婚約解消バトル、その1。
「ベルン、婚約解消しよう?」
「は?」
「大丈夫、もう書類は出来てるんだから、名前を書けばいい」
いつも腰につけているチェーン付き財布型マジックバックから、婚約解消の書類を出す。
いつか、こうなることは分かっていたから、婚約証明書を作る時ついでに作ってもらったものだ。
「……分かった、って言うと思う?」
読んでいた本を置いて、ベルンが顔をしかめた。
思わない。思わないけれど、だ。
「思うよ。だってアリスといい感じって聞いたし」
素敵なスズメちゃんたちの噂話をなめんなよ。
彼女たちの話は、真実より真実だ。嘘も真実になる魔法つきだ。
私の頭の中の微妙なゲーム情報とも一致している!
「いい感じ……」
ベルンはそう言って考え込んだ。
ごまかそうとしてもダメだぞ! ベルン。
「それに、私がアリスを苛めているなんて噂もある。アリスとベルンが付きあおうと、愛しあおうと構わないけど、私を巻き込むのはやめて欲しい。マジ迷惑だし、面倒!」
「それは……申し訳なく思っている。夏休みが終わり次第対処しようと思っていたんだけど……」
「だけど?」
「ちょっとやりたいことがあってね」
「やりたいこと?」
夏休みが終わったら卒業パーティーだよね。
夏休み終わり次第ってことは、そういうことか?
「べスに迷惑をかけて申し訳ないけれど、これから先の面倒を無くすためだから、もう少し我慢してほしいんだけど。

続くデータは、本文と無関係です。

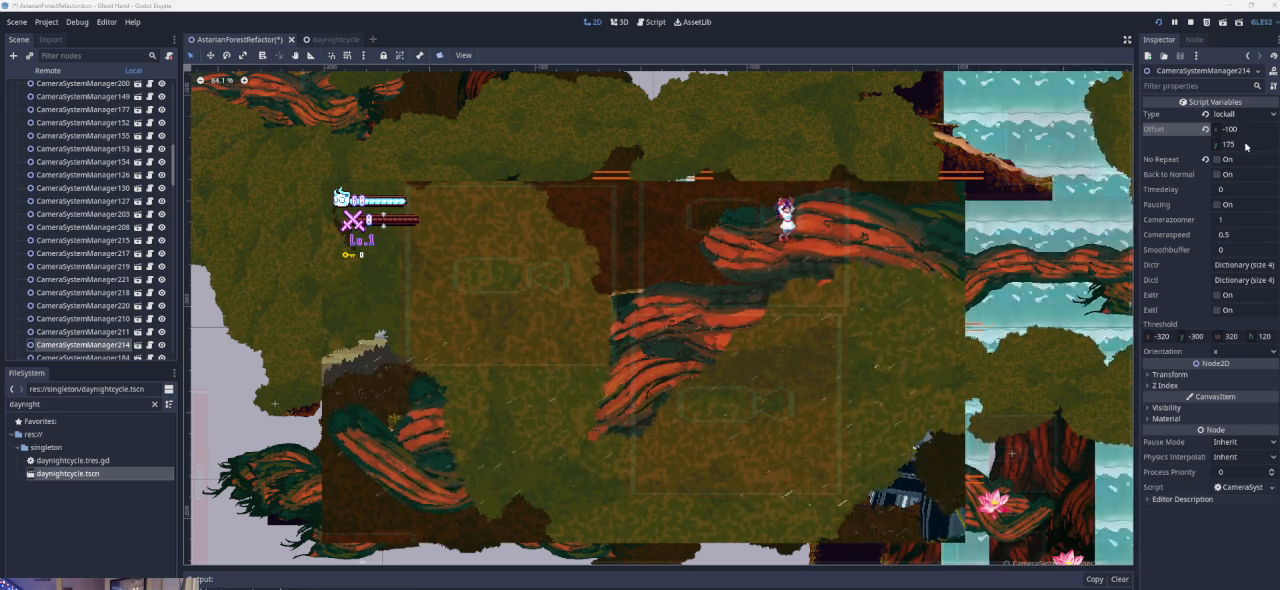
{"buttons": [], "left_stick": "center", "events": []}
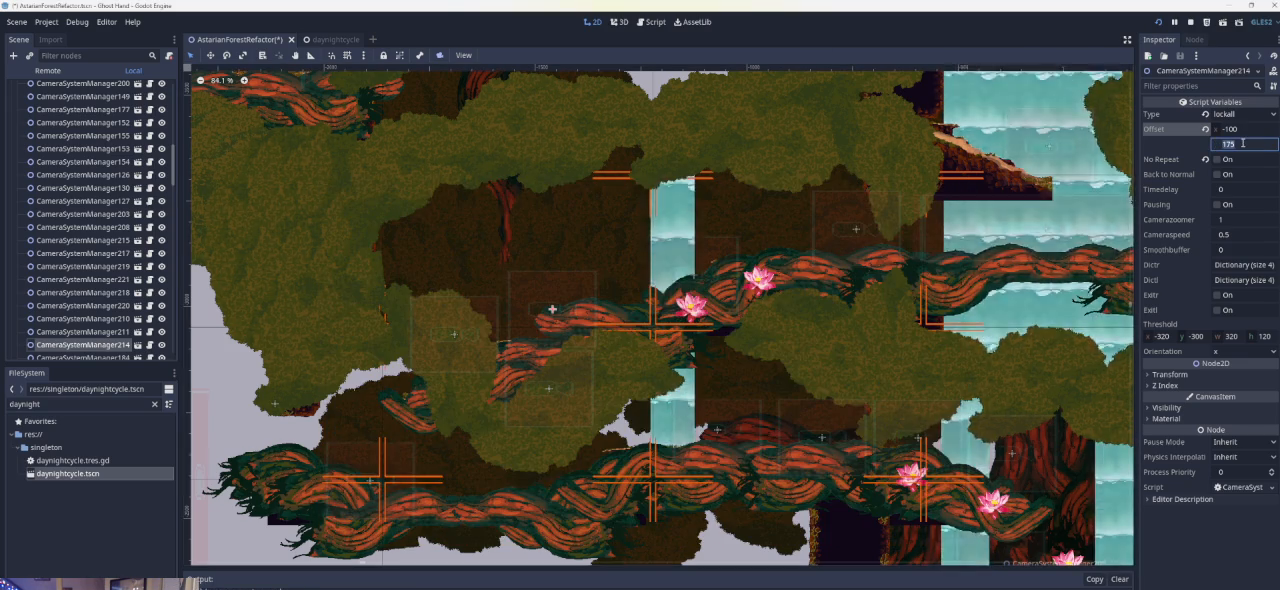
{"buttons": [], "left_stick": "center", "events": []}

ダメかな?」
「不倫、ダメ、絶対!」
あ、間違えた。ダメに反応してしまった。
「不倫?」
「ゴメン、間違えた。二股だ」
「してないから」
「えー、だって、噂ではもうベルンもアリスにぞっこんだって聞いた―」
「ぞっこんだったら、毎日べスと一緒にここにいないよ」
それもそうか。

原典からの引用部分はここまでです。